Area A (Figs. 2, 3) was excavated to examine a large rectangular structure (6 × 12 m), comprising two small compartments on the north and a large courtyard on the south; the northernmost compartment (2 × 3 m) was set within a small courtyard. The entire structure was constructed of medium-sized and smaller fieldstones and incorporated natural boulders (e.g., W104; Fig. 4). Two squares were opened in the structure: in the southeastern corner of the courtyard (L100) and in the southern of the two compartments (L101). The walls were found to lie either on a layer of thin, dark brown compacted earth that covered the bedrock or, as seen in L100, directly on the bedrock (Fig. 5). No datable finds of any kind were found in either locus, but the structure seems to have been used as an animal pen. Information relayed by inhabitants of Tarshiha shows that the small enclosures were used as animal pens for newborn lambs and kids, while the larger area was an overnight pen for cattle. The same sources suggest that the structure is less than a hundred years old.
 
Area B (Figs. 6, 7). Two circular structures (B1 [L200], B2 [L201]; diam. c. 2.5 m) connected by an array of walls were distinguished, all constructed of large and medium-sized fieldstones. The opening of Structure B1 is in the southeast, while that of B2 — in the northeast. Within both structures a layer of a very compact dark brown soil was excavated, devoid of any finds. In the northern part of Structure B1, adjacent to Wall 202, 11 rifle cartridges were found.
Headstamps on some of the cartridges are dated and marked with a manufacturer number. Several cartridges carry the letters FN 48 (1948; Fig. 8) and others are marked GB VII and a date stamp of 1944. The letters FN stand for Fabrique National de Herstal, a Belgian arms and ammunition company, which supplied ammunition for, among others, the German Mauser rifle (7.92 mm cal.). “GB VII” is a headstamp that refers to the Greenwood & Batley ammunition factory, which supplied ammunition mainly for the British 2.76 (7.2 mm) Enfield rifle. Both Mauser and Enfield rifles were widely used by Jewish and Arab forces during the war of 1948. Most of the cartridges found are unmarked, and they all seem to be of .303 calibre (7.62 mm), possibly belonging to the French Lebel rifle, used mainly by Arab forces at this time.
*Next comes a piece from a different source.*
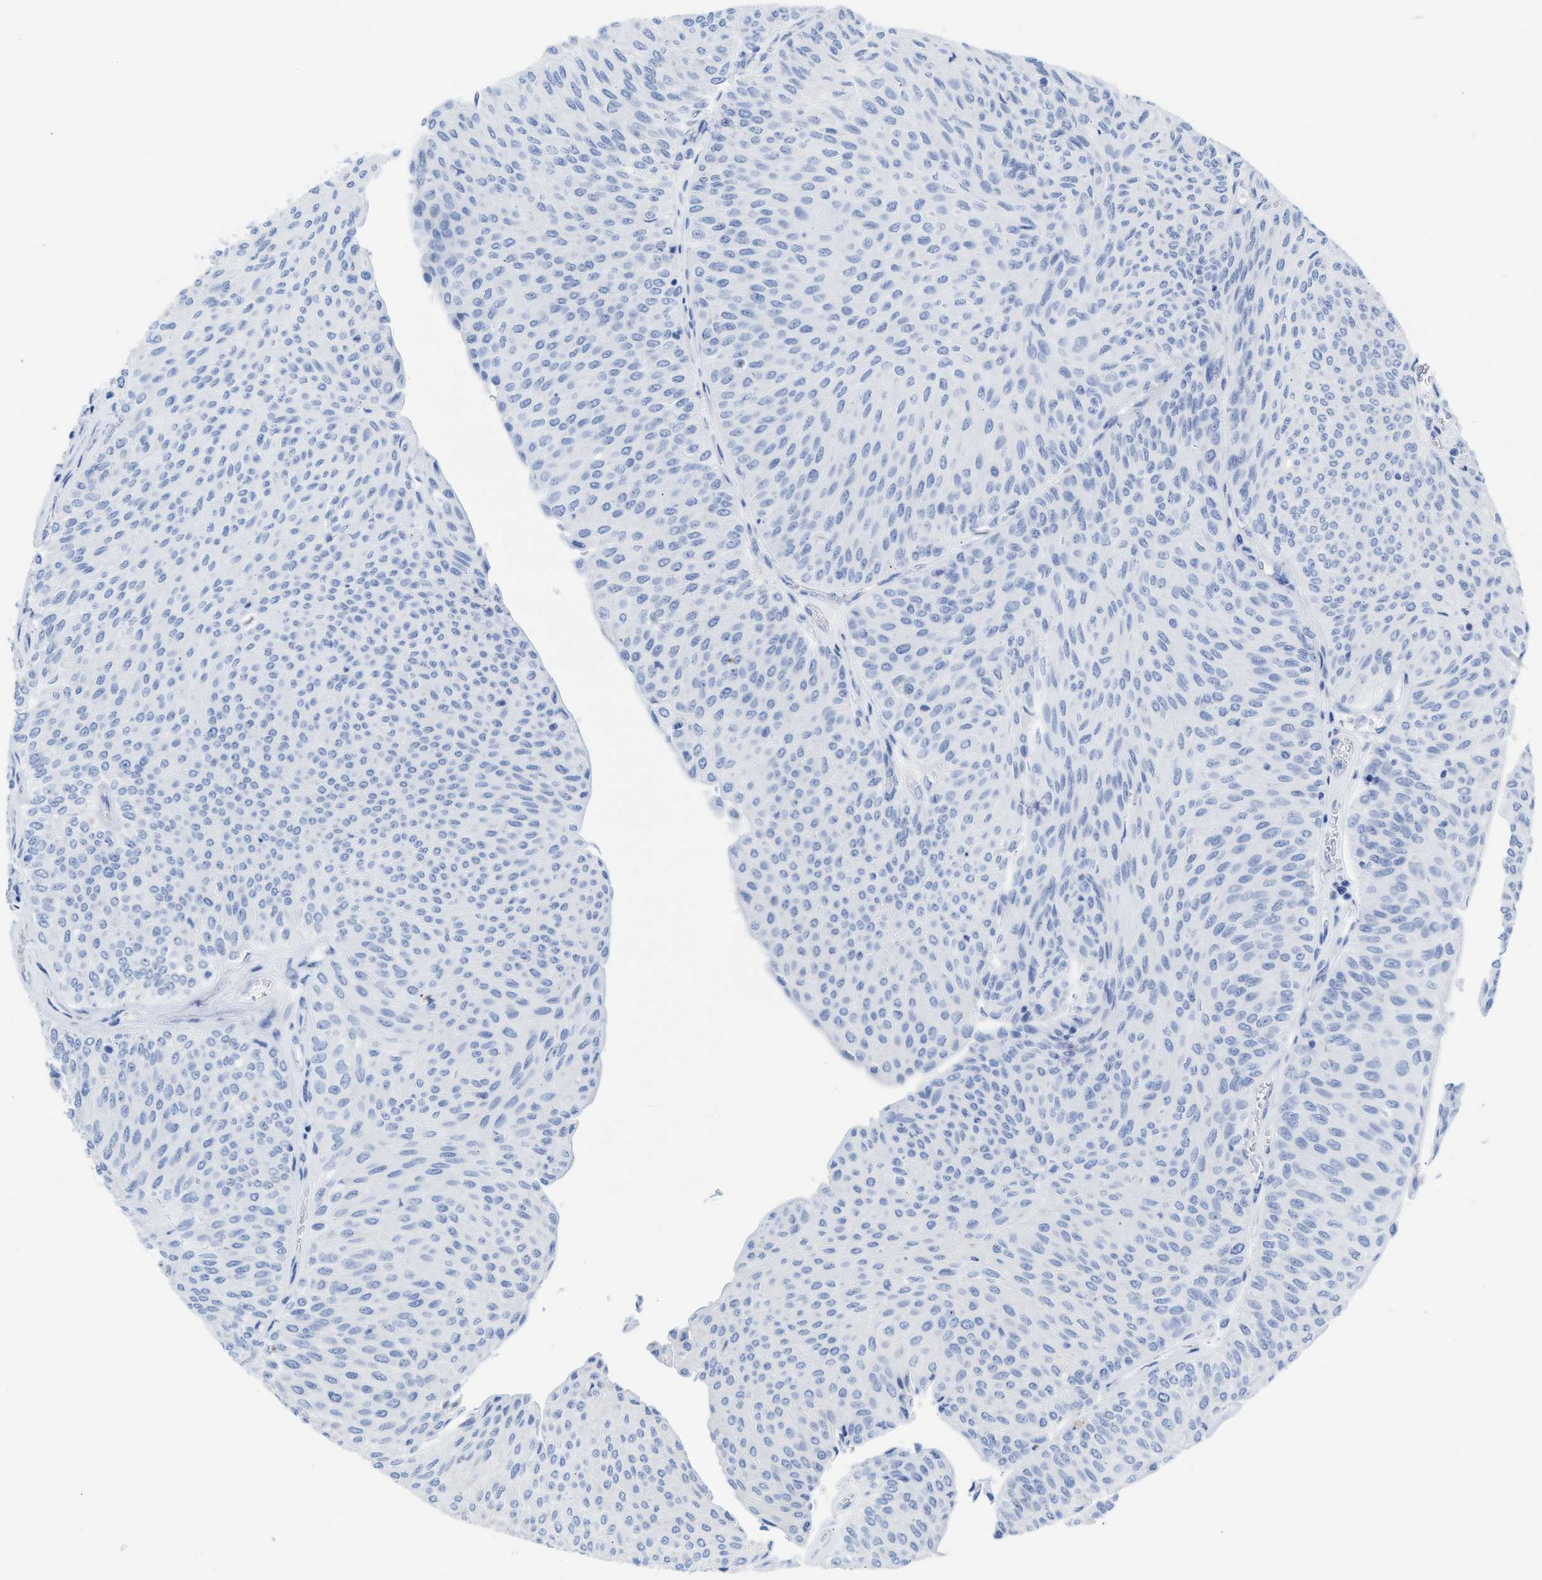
{"staining": {"intensity": "negative", "quantity": "none", "location": "none"}, "tissue": "urothelial cancer", "cell_type": "Tumor cells", "image_type": "cancer", "snomed": [{"axis": "morphology", "description": "Urothelial carcinoma, Low grade"}, {"axis": "topography", "description": "Urinary bladder"}], "caption": "This micrograph is of urothelial cancer stained with immunohistochemistry (IHC) to label a protein in brown with the nuclei are counter-stained blue. There is no expression in tumor cells.", "gene": "CPA1", "patient": {"sex": "male", "age": 78}}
During the war of independence in 1948, the area of Tarshiha saw sevearal battles. These included a failed attempt to take over Tarshiha in the early hours of July 9th, known as Operation Dekel. One aspect of the battle that sheds light on the purpose of the excavated structures was recorded through an eyewitness account:

“Company a of the 21st Battalion stayed at the gathering area east of Ahihud Junction, and from there it moved to Yehi’am. At 04:00 [July 9, 1948], the soldiers started moving east toward Tarshiha. When the force was in a topographically inferior position, fire was opened on it from the ridges west of Tarshiha. At the same time, the armored force that had left simultaneously with the infantry force on the Nahariyya–Tarshiha Road, encountered an ambush by the Arab Liberation Army” (IDF site [Hebrew]). 

The circular structures in Area B are therefore most likely firing positions, and the field walls are the remains of trenches connecting them. The openings of both structures indicate the firing arc of each (north and northwest for Structure B1; south and west for Structure B2); it seems that only position B1 was used. The positions were used apparently by the Arab Liberation Army, a claim supported by the mixed ammunition and by the eyewitness account that claims that the Israeli troops came under fire from this direction during the first attempt to capture Tarshiha.